- [文書]:
_____
明治時代編は1900年。サムライの世の名残と文明開化と、
双方の価値観が混沌とする世情を背景に物語が興される。
呪われた女を愛した男は、呪いを解くために奔走する。
激動する20世紀史を辿りながら謎はやがて解かれていく。

時代ごとに世相を反映したストーリーと人物設定が見事。
>読んだ方それぞれに、「ここが面白い」って箇所が絶対あると思います。
と卯月さんのレビューに書かれているが、まさにそれだ。
藤田五郎@最強クソ爺に進化した斎藤一が素敵! とか。

私事で恐縮だが、高校時代に隠れキリシタン調査の為、
ひとり自転車で五島列島(地元)を巡ったことがある。
これが歴史学の道に進む大きな契機の一つだったので、
第8話の昭和中期編にはちょっと特別な思いをいだいた。

惜しむらくは字数だな、と思ってしまう。
30万字クラスで終わらせるのは勿体ない。
駆け足だと感じてしまう箇所もあるので、
もっとガッツリ書き込んでいいですよー!

20世紀日本の闇や薄暗い謎に惹かれるかたにオススメ。
明治時代編の応援コメントが分厚いことになっていて、
大正時代以降にも書き込む読者が現れないだろうかと、
ひそかに楽しみにしている。近現代史わからないけど。

君の屍をこえて
愛を子に伝えて
未来に希望をつなげ
いつか願いが叶う迄

おどろおどろしいタイトルは、本当は、願いの証だ。
_____
- [データ行]:

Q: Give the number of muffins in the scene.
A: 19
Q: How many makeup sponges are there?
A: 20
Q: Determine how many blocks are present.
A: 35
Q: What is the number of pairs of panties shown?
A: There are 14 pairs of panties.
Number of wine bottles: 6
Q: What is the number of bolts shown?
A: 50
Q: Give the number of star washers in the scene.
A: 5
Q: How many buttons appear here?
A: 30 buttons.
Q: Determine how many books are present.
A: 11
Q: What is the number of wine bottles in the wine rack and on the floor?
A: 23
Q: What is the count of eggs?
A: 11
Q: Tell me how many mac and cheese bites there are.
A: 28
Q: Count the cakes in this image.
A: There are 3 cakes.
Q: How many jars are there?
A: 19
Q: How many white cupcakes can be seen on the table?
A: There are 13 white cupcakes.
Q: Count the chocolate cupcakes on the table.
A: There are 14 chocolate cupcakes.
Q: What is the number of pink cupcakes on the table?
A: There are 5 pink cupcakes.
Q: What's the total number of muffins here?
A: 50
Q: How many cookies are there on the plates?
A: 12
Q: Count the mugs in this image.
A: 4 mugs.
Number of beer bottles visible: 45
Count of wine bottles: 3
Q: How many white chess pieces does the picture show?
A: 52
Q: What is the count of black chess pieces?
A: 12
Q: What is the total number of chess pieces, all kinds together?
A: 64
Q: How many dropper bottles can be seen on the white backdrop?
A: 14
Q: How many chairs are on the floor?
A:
_____
- [指示 A]:
文書について、次の問いに答えてください。
(i) 明治時代編は何年のこととされていますか。
(ii) 筆者が高校時代にひとり自転車で巡ったのはどこですか。
(iii) 筆者が特別な思いをいだいたのは第何話ですか。
- [指示 B]: 文書の「藤田五郎@最強クソ爺に進化した斎藤一が素敵! とか。」から「20世紀日本の闇や薄暗い謎に惹かれるかたにオススメ。」までをすべて、一字も変えずに書き写して返してください。

- [正解 A]:
(i) 1900年
(ii) 五島列島
(iii) 第8話(昭和中期編)

- [正解 B]:
藤田五郎@最強クソ爺に進化した斎藤一が素敵! とか。

私事で恐縮だが、高校時代に隠れキリシタン調査の為、
ひとり自転車で五島列島(地元)を巡ったことがある。
これが歴史学の道に進む大きな契機の一つだったので、
第8話の昭和中期編にはちょっと特別な思いをいだいた。

惜しむらくは字数だな、と思ってしまう。
30万字クラスで終わらせるのは勿体ない。
駆け足だと感じてしまう箇所もあるので、
もっとガッツリ書き込んでいいですよー!

20世紀日本の闇や薄暗い謎に惹かれるかたにオススメ。